# [Exercise details]
In the items below, lay out as a numbered list only the lines between the line containing "Será desde las" and the line containing "Lagos, Nordelta.", inclusive. Leave out any blank lines.

[Extracted page text data]
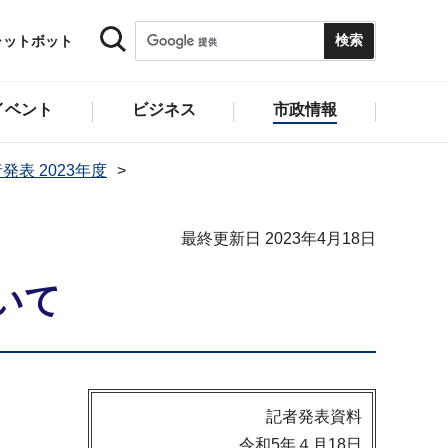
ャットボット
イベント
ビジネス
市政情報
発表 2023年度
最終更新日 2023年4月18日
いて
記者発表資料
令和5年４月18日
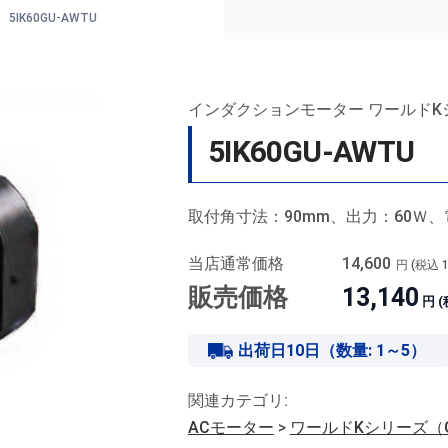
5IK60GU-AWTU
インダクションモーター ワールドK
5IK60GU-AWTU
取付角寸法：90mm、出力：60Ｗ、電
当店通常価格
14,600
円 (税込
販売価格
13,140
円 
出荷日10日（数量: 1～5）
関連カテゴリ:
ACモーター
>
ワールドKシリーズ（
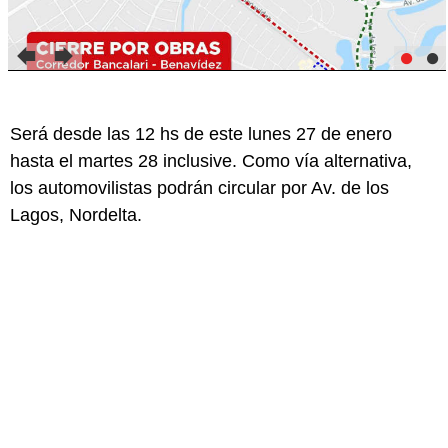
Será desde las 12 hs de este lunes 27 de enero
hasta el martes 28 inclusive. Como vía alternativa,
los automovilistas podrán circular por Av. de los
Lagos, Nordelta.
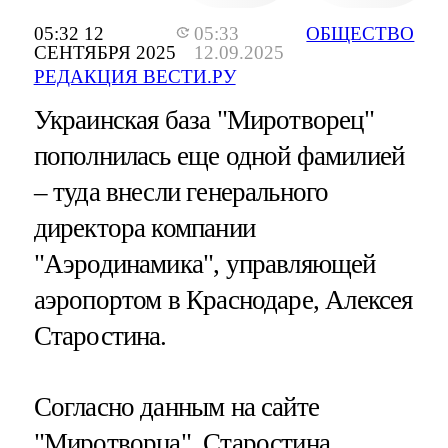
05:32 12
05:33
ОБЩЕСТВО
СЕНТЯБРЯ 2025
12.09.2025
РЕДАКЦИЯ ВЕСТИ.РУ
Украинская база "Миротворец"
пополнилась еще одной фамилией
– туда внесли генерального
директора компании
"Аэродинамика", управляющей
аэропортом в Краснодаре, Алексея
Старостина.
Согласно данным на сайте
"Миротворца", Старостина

==

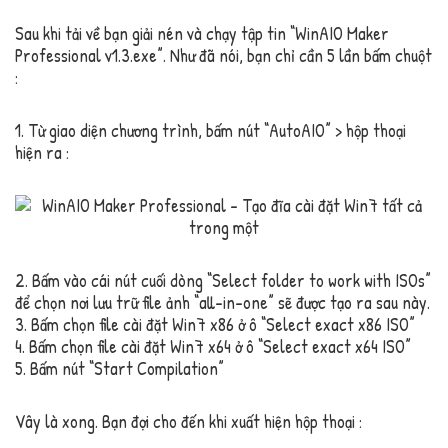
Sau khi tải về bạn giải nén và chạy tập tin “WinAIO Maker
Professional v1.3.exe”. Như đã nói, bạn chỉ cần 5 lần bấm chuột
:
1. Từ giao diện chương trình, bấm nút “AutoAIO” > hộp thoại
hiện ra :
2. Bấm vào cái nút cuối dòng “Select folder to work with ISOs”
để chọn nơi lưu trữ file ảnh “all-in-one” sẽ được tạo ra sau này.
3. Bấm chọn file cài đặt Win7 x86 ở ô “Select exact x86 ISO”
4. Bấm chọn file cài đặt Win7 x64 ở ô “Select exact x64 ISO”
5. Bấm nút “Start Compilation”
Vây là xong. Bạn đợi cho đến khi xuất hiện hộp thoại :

* * *

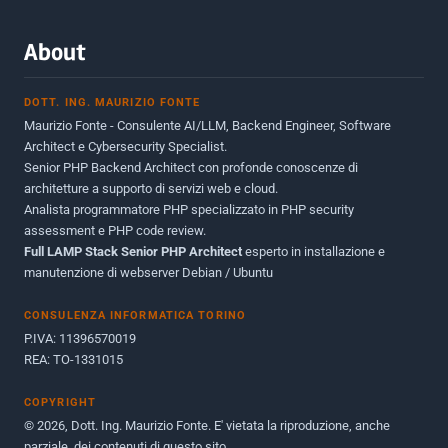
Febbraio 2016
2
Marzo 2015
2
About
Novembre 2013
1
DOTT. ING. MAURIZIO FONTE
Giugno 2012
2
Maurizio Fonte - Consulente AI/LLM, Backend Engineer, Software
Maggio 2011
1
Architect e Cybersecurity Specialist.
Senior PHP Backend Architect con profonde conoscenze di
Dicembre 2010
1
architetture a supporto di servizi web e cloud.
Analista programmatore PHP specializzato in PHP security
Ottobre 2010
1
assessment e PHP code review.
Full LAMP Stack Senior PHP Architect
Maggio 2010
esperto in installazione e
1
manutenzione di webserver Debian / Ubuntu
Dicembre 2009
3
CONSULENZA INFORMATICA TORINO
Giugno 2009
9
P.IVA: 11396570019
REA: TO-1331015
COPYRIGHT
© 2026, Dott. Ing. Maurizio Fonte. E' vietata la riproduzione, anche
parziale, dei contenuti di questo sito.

# [Solution to this task]
1. Será desde las 12 hs de este lunes 27 de enero
2. hasta el martes 28 inclusive. Como vía alternativa,
3. los automovilistas podrán circular por Av. de los
4. Lagos, Nordelta.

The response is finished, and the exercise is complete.